To learn more about City of Yes, visit the Department of City Planning’s website
Skip the Stuff: Restrictions on Providing Utensils, Condiments, Napkins and Containers
Effective now, New York City food service establishments* providing take-out and delivery service must comply with these restrictions:
- Do not provide utensils, condiment packets, napkins, or extra containers to take-out or delivery customers, unless requested by the customer.
- Your online ordering and delivery apps must be set to a default of not providing these items. You must provide customers with the option to request these items only if you offer them.
- Delivery and courier services may not provide these items unless such items are requested by the customer.
*These restrictions do not apply to self-serve stations inside a food service establishment.
For more details on the regulations, and enforcement of the regulations, please visit the Department of Sanitation’s website.
How to Visit NYC Cultural Institutions for Free
Do you want to visit NYC Cultural Institutions for free? If so, you can get a Culture Pass! If you have a library card from the Brooklyn Public Library, Queens Public Library, or New York Public Library, you can reserve a Culture Pass so that you can visit 80+ cultural institutions in NYC for free.
Learn more about the Culture Pass here.
New York City’s Free Summer Meals Program
Breakfasts and lunches are available beyond the instructional school year. The Summer Meals Program is available throughout New York City to anyone ages 18 years old and under. Designated public schools, community pool centers, parks, and food trucks will be open for service. No registration, documentation, or ID is necessary to receive a free breakfast or lunch meal.
This service will continue until Friday, September 1st.
There are currently two participating sites for this program in Manhattan Community District 6: The American Sign Language and English Secondary School at 223 East 23rd Street, and the Asser Levy Pool at 392 Asser Levy Place at East 23rd Street.
Visit the NYC Department of Education’s website for more information on the program.
Effective August 6th, toll hikes will come into effect at MTA Bridges and Tunnels. And, effective August 20th, fare hikes will come into effect for MTA buses, subways, and commuter railroads. Of note are the increase in the base fare for subways, paratransit, and local buses from $2.75 to $2.90; the increase in the 7-day unlimited pass from $33 to $34; and the increase in the cost of the 30-day unlimited ride from $127 to $132. Find all the details about the fare hikes here.

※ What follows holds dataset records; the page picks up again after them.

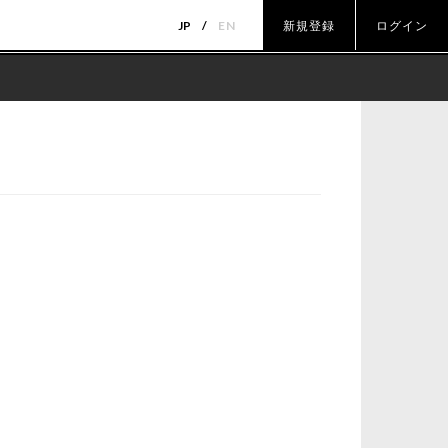
JP
EN
新規登録
ログイン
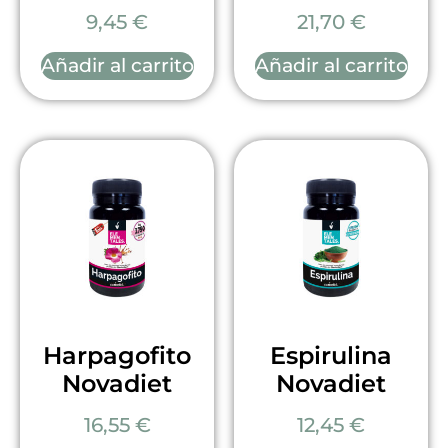
9,45
€
21,70
€
Añadir al carrito
Añadir al carrito
Harpagofito
Espirulina
Novadiet
Novadiet
16,55
€
12,45
€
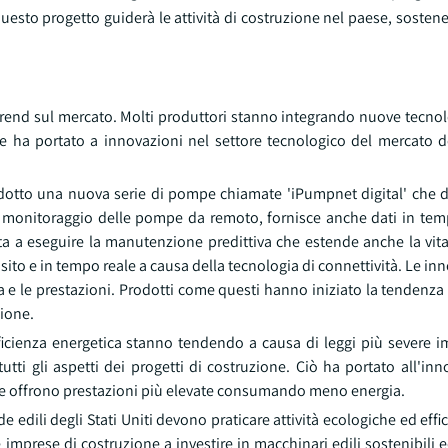
 Questo progetto guiderà le attività di costruzione nel paese, sostene
trend sul mercato. Molti produttori stanno integrando nuove tecnol
he ha portato a innovazioni nel settore tecnologico del mercato 
tto una nuova serie di pompe chiamate 'iPumpnet digital' che 
il monitoraggio delle pompe da remoto, fornisce anche dati in te
a a eseguire la manutenzione predittiva che estende anche la vit
 sito e in tempo reale a causa della tecnologia di connettività. Le i
 e le prestazioni. Prodotti come questi hanno iniziato la tendenza
zione.
ficienza energetica stanno tendendo a causa di leggi più severe i
tutti gli aspetti dei progetti di costruzione. Ciò ha portato all'in
che offrono prestazioni più elevate consumando meno energia.
dili degli Stati Uniti devono praticare attività ecologiche ed efficie
 le imprese di costruzione a investire in macchinari edili sostenibili e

How to Support Asylum Seekers:
Are you wondering how to support asylum seekers coming to New York City? If so, check out the Mayor’s Office of Immigrant Affairs website, which goes into detail on where help is needed for asylum seekers right now, and which donations are most needed.
Newsletter for East Side Coastal Resiliency Project:
In recent weeks, the 2023 First and Second Quarter Newsletter for the East Side Coastal Resiliency Project was released. You can find the newsletter here.
Implementation of pedestrian safety improvements to Second Avenue between East 30th and East 33rd Streets:
This fall, the New York City Department of Transportation is scheduled to implement pedestrian safety improvements on Second Avenue between East 30th and East 33rd Streets, including widening the concrete median, moving the existing Citi Bike station on the east side of the median to the west side of the median, and replacing the channelization and vertical plastic barriers at East 30th Street with a concrete median tip extension. CB6 received a presentation on this project in March 2020, which may be viewed here. Minutes of the March 2020 Transportation Committee meeting may be viewed here.